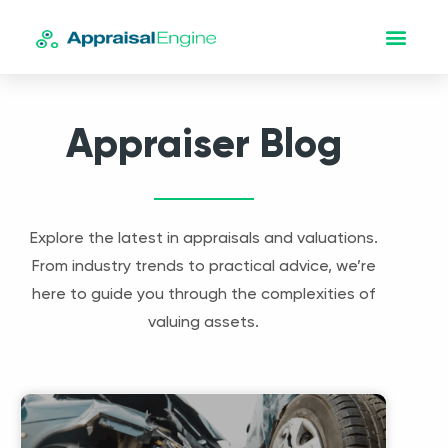
Appraiser Blog
Explore the latest in appraisals and valuations.
From industry trends to practical advice, we’re
here to guide you through the complexities of
valuing assets.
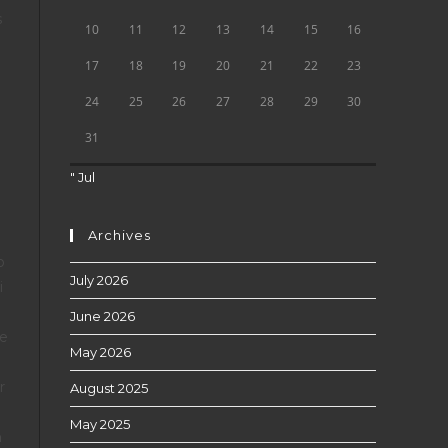
s
10
11
12
13
14
15
16
g
17
18
19
20
21
22
23
24
25
26
27
28
29
30
31
" Jul
Archives
o
July 2026
i
June 2026
le
May 2026
r
August 2025
May 2025
n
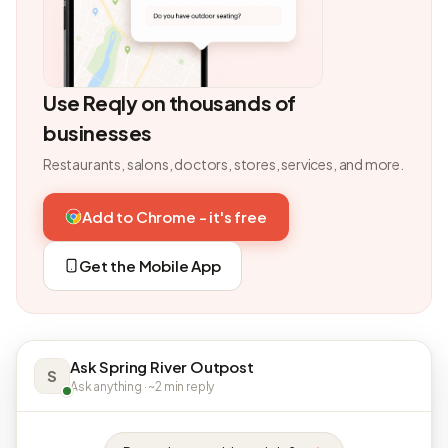
Use Reqly on thousands of
businesses
Restaurants, salons, doctors, stores, services, and more.
Add to Chrome - it's free
Get the Mobile App
Ask Spring River Outpost
S
Ask anything · ~2 min reply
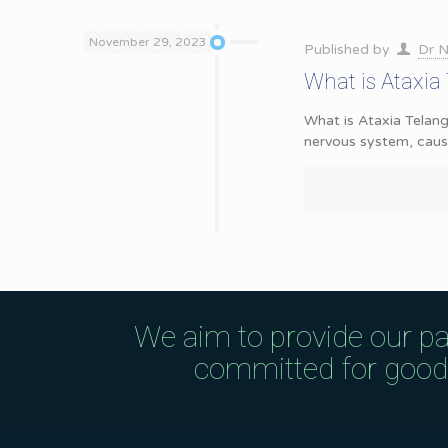
November 29, 2023
Published by
Dr N
What is Ataxia
What is Ataxia Telan
nervous system, caus
We aim to provide our pa
committed for good q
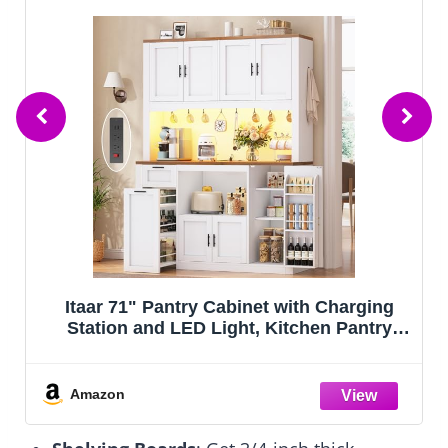
SteeLoong Kitchen Pantry
Cabinet,71”White Metal Pantry Storage
e
Cabinet with Doors and 4 Adjustable
Shelves,Kitchen Cabinet with 2 Gold
Handles,Tall Cabinet for
Amazon
Livingroom,Pantry, Bathroom,Kitchen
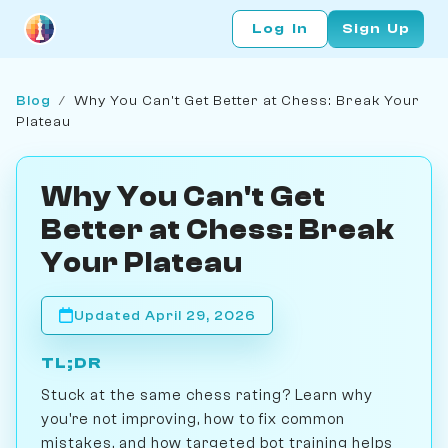
Log In
Sign Up
Blog
/
Why You Can't Get Better at Chess: Break Your
Plateau
Why You Can't Get
Better at Chess: Break
Your Plateau
Updated April 29, 2026
TL;DR
Stuck at the same chess rating? Learn why
you're not improving, how to fix common
mistakes, and how targeted bot training helps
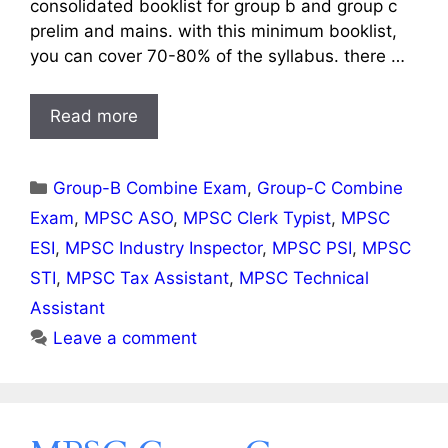
consolidated booklist for group b and group c
prelim and mains. with this minimum booklist,
you can cover 70-80% of the syllabus. there …
Read more
Categories
Group-B Combine Exam
,
Group-C Combine
Exam
,
MPSC ASO
,
MPSC Clerk Typist
,
MPSC
ESI
,
MPSC Industry Inspector
,
MPSC PSI
,
MPSC
STI
,
MPSC Tax Assistant
,
MPSC Technical
Assistant
Leave a comment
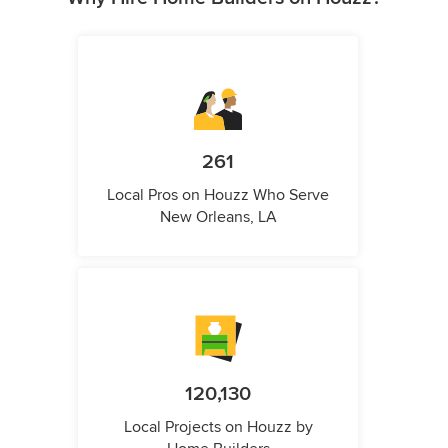
261
Local Pros on Houzz Who Serve
New Orleans, LA
120,130
Local Projects on Houzz by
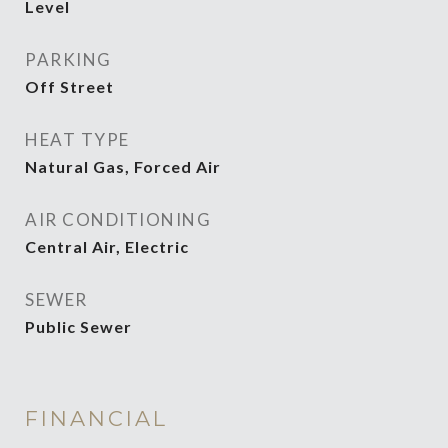
Level
PARKING
Off Street
HEAT TYPE
Natural Gas, Forced Air
AIR CONDITIONING
Central Air, Electric
SEWER
Public Sewer
FINANCIAL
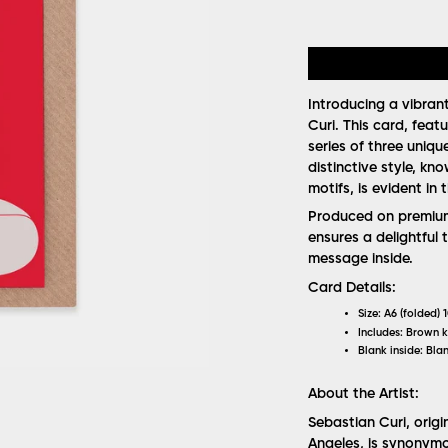
Introducing a vibran
Curi. This card, featu
series of three uniqu
distinctive style, kno
motifs, is evident in
Produced on premium 
ensures a delightful 
message inside.
Card Details:
Size:
A6 (folded) 
Includes:
Brown k
Blank inside:
Blan
About the Artist:
Sebastian Curi, orig
Angeles, is synonymo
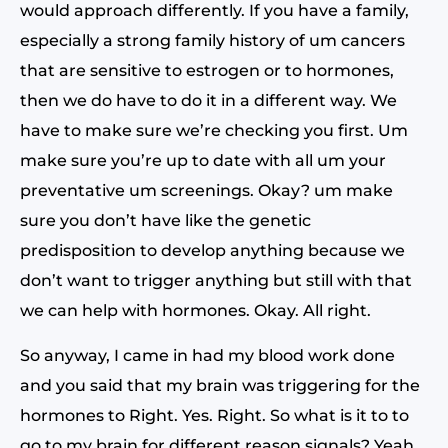
would approach differently. If you have a family,
especially a strong family history of um cancers
that are sensitive to estrogen or to hormones,
then we do have to do it in a different way. We
have to make sure we’re checking you first. Um
make sure you’re up to date with all um your
preventative um screenings. Okay? um make
sure you don’t have like the genetic
predisposition to develop anything because we
don’t want to trigger anything but still with that
we can help with hormones. Okay. All right.
So anyway, I came in had my blood work done
and you said that my brain was triggering for the
hormones to Right. Yes. Right. So what is it to to
go to my brain for different reason signals? Yeah,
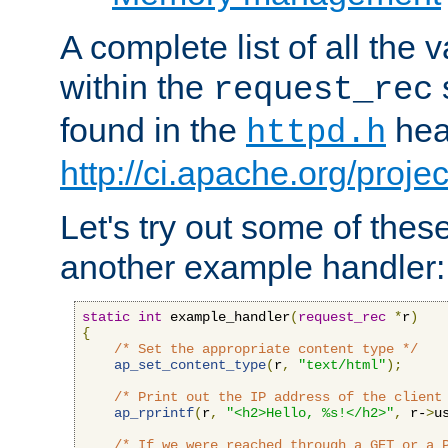
A complete list of all the
within the
request_rec
found in the
head
httpd.h
http://ci.apache.org/proje
Let's try out some of thes
another example handler:
static
int
 example_handler
(
request_rec
*
r
)
{
/* Set the appropriate content type */
ap_set_content_type
(
r
,
"text/html"
);
/* Print out the IP address of the client
ap_rprintf
(
r
,
"<h2>Hello, %s!</h2>"
,
 r-
>
u
/* If we were reached through a GET or a 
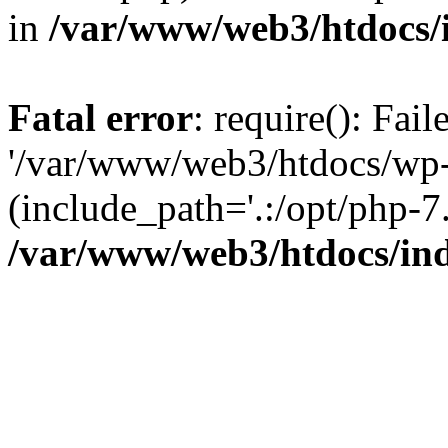
in
/var/www/web3/htdocs/
Fatal error
: require(): Fai
'/var/www/web3/htdocs/wp-
(include_path='.:/opt/php-7.
/var/www/web3/htdocs/in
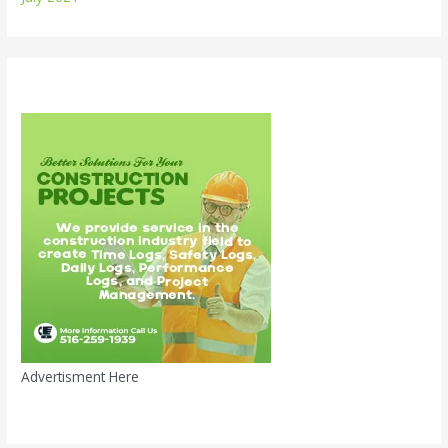
Advertisment Here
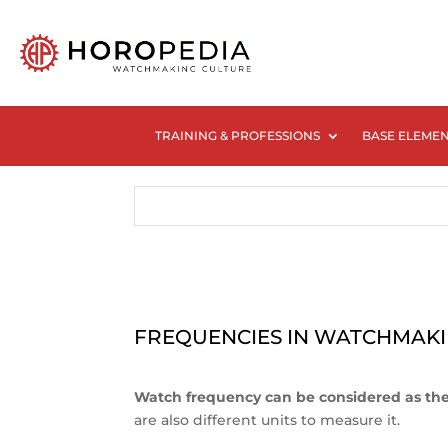
TRAINING & PROFESSIONS
BASE ELEME
FREQUENCIES IN WATCHMAK
Watch frequency can be considered as the 
are also different units to measure it.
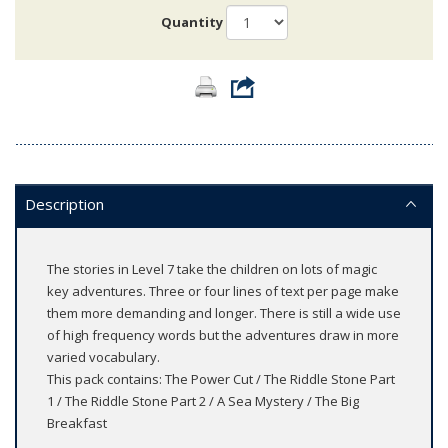
Quantity
Description
The stories in Level 7 take the children on lots of magic
key adventures. Three or four lines of text per page make
them more demanding and longer. There is still a wide use
of high frequency words but the adventures draw in more
varied vocabulary.
This pack contains: The Power Cut / The Riddle Stone Part
1 / The Riddle Stone Part 2 / A Sea Mystery / The Big
Breakfast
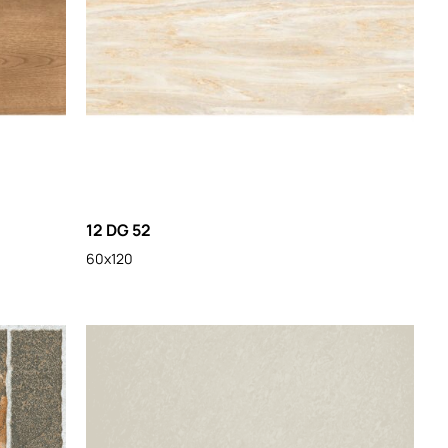
12 DG 52
60x120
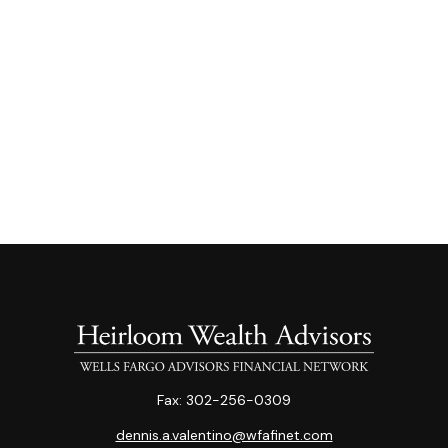
Fax:
302-256-0309
dennis.a.valentino@wfafinet.com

* _Job_
Please reproduce every record exactly as written, excluding the pictures.

* _Completed exercise_
Appraiser Blog
Explore the latest in appraisals and valuations.
From industry trends to practical advice, we’re
here to guide you through the complexities of
valuing assets.
s
10
11
12
13
14
15
16
g
17
18
19
20
21
22
23
24
25
26
27
28
29
30
31
" Jul
Archives
o
July 2026
i
June 2026
le
May 2026
r
August 2025
May 2025
n
Use Reqly on thousands of
businesses
Restaurants, salons, doctors, stores, services, and more.
Add to Chrome - it's free
Get the Mobile App
Ask Spring River Outpost
S
Ask anything · ~2 min reply
November 29, 2023
Published by
Dr N
What is Ataxia
What is Ataxia Telan
nervous system, caus
We aim to provide our pa
committed for good q
SteeLoong Kitchen Pantry
Cabinet,71”White Metal Pantry Storage
e
Cabinet with Doors and 4 Adjustable
Shelves,Kitchen Cabinet with 2 Gold
Handles,Tall Cabinet for
Amazon
Livingroom,Pantry, Bathroom,Kitchen
Log In
Sign Up
Blog
/
Why You Can't Get Better at Chess: Break Your
Plateau
Why You Can't Get
Better at Chess: Break
Your Plateau
Updated April 29, 2026
TL;DR
Stuck at the same chess rating? Learn why
you're not improving, how to fix common
mistakes, and how targeted bot training helps
consolidated booklist for group b and group c
prelim and mains. with this minimum booklist,
you can cover 70-80% of the syllabus. there …
Read more
Categories
Group-B Combine Exam
,
Group-C Combine
Exam
,
MPSC ASO
,
MPSC Clerk Typist
,
MPSC
ESI
,
MPSC Industry Inspector
,
MPSC PSI
,
MPSC
STI
,
MPSC Tax Assistant
,
MPSC Technical
Assistant
Leave a comment
261
Local Pros on Houzz Who Serve
New Orleans, LA
120,130
Local Projects on Houzz by
Level
PARKING
Off Street
HEAT TYPE
Natural Gas, Forced Air
AIR CONDITIONING
Central Air, Electric
SEWER
Public Sewer
FINANCIAL
Introducing a vibran
Curi. This card, featu
series of three uniqu
distinctive style, kno
motifs, is evident in
Produced on premium 
ensures a delightful 
message inside.
Card Details:
Size:
A6 (folded) 
Includes:
Brown k
Blank inside:
Blan
About the Artist:
Sebastian Curi, orig
Angeles, is synonymo
would approach differently. If you have a family,
especially a strong family history of um cancers
that are sensitive to estrogen or to hormones,
then we do have to do it in a different way. We
have to make sure we’re checking you first. Um
make sure you’re up to date with all um your
preventative um screenings. Okay? um make
sure you don’t have like the genetic
predisposition to develop anything because we
don’t want to trigger anything but still with that
we can help with hormones. Okay. All right.
So anyway, I came in had my blood work done
and you said that my brain was triggering for the
hormones to Right. Yes. Right. So what is it to to
go to my brain for different reason signals? Yeah,
A complete list of all the
within the
request_rec
found in the
head
httpd.h
http://ci.apache.org/proje
Let's try out some of thes
another example handler:
static
int
 example_handler
(
request_rec
*
r
)
{
/* Set the appropriate content type */
ap_set_content_type
(
r
,
"text/html"
);
/* Print out the IP address of the client
ap_rprintf
(
r
,
"<h2>Hello, %s!</h2>"
,
 r-
>
u
/* If we were reached through a GET or a 
in
/var/www/web3/htdocs/
Fatal error
: require(): Fai
'/var/www/web3/htdocs/wp-
(include_path='.:/opt/php-7.
/var/www/web3/htdocs/in
Advertisment Here
TRAINING & PROFESSIONS
BASE ELEME
FREQUENCIES IN WATCHMAK
Watch frequency can be considered as the 
are also different units to measure it.
Quantity
Description
The stories in Level 7 take the children on lots of magic
key adventures. Three or four lines of text per page make
them more demanding and longer. There is still a wide use
of high frequency words but the adventures draw in more
varied vocabulary.
This pack contains: The Power Cut / The Riddle Stone Part
1 / The Riddle Stone Part 2 / A Sea Mystery / The Big
Breakfast
12 DG 52
60x120
Fax:
302-256-0309
dennis.a.valentino@wfafinet.com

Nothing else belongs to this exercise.